Question

Prove that $\frac{4}{1!}+\frac{11}{2!}+\frac{22}{3!}+\frac{37}{4!}+\frac{56}{5!}+...\infty =6e-1$

Answer 1

$\frac{4}{1!}+\frac{11}{2!}+\frac{22}{3!}+\frac{37}{4!}+\frac{56}{5!}+.......$

$=\frac{4}{1!}+\frac{4+7}{2!}+\frac{4+7+11}{3!}+\frac{4+7+11+25}{4!}+\frac{4+7+11+25+19}{5!}+.......$

Now, the $n^{th}$ element in the series is

$t_n=\frac{(4+7+11+15+19+.....+n^{th}\text{element})}{n!}$

or, $t_n=\frac{4+\frac{(n-1)}{2}\{2\times 7+(n-2\left)4\right\}}{n!}$

or, $t_n=\frac{4+(n-1)(2n+3)}{n!}$

or, $t_n=\frac{(2n^2+n+1)}{n!}$

or, $t_n=\frac{\left(2n\right(n-1)+2n+n+1)}{n!}$

or, $t_n=2\frac{1}{(n-2)!}$ $+3\frac{1}{(n-1)!}+\frac{1}{n!}$.

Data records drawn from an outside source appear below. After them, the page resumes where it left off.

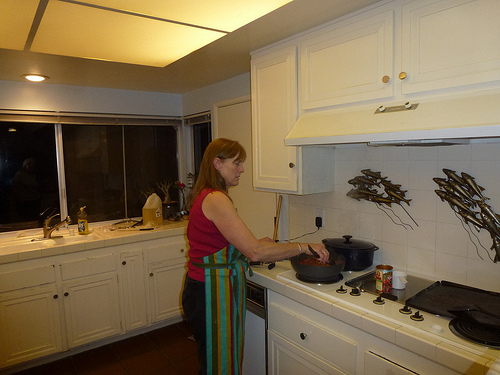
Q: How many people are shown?
A: 1.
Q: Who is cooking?
A: The woman.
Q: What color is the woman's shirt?
A: Red.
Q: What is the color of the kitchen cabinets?
A: White.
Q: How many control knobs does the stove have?
A: 5.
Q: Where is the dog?
A: There isn't one.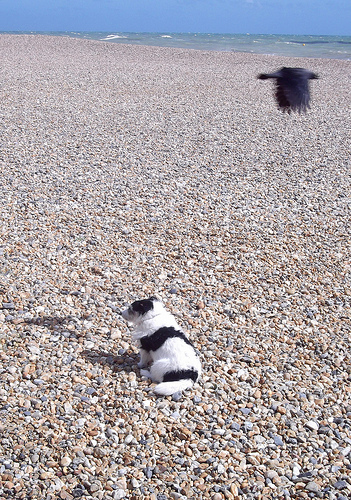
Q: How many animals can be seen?
A: Two.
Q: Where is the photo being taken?
A: The beach.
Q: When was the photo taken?
A: Day time.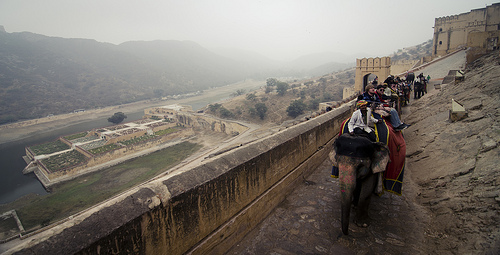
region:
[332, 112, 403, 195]
A colorful blanket draped over the elephant's back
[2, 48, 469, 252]
A centuries old stone wall fortifying a mountain trail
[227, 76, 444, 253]
A mountain trail made of cobbled stones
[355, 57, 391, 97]
A stone arch leading to a castle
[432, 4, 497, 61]
An imposing castle on the side of a mountain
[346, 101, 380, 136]
A man riding an elephant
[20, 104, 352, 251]
Black stains cover the stone wall from centuries of lit torches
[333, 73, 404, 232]
people riding elephants in line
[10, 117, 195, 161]
the city down below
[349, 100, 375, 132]
man on an elephant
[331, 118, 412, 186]
drape over elephant's body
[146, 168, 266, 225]
wall on elevated land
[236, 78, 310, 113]
trees and shrubs on land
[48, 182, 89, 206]
grass area down below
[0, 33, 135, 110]
elevated terrain in the distance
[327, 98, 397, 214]
the man is on an elephant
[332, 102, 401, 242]
the man is riding an elephant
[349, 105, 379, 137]
the man is wearing a white jacket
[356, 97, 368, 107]
the man is wearing a hat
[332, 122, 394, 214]
the elephant is brown in color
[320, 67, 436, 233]
a group of elephants is on the walk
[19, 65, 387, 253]
the wall is made of concrete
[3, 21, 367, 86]
a mountain range is in the distance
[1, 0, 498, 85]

Now the given series $=$$\sum _{n=1}^{\infty }{t}_n=$ $\sum _{n=2}^{\infty }$ $2\frac{1}{(n-2)!}$+$\sum _{n=1}^{\infty }$$3\frac{1}{(n-1)!}$ $+\sum _{n=1}^{\infty }$ $\frac{1}{n!}$ $=2e+3e+(e-1)=6e-1$.

[Since, $\sum _{n=1}^{\infty }\frac{1}{(n-1)!}$ $=e$ and $\sum _{n=1}^{\infty }\frac{1}{\left(n\right)!}$ $=e-1$.]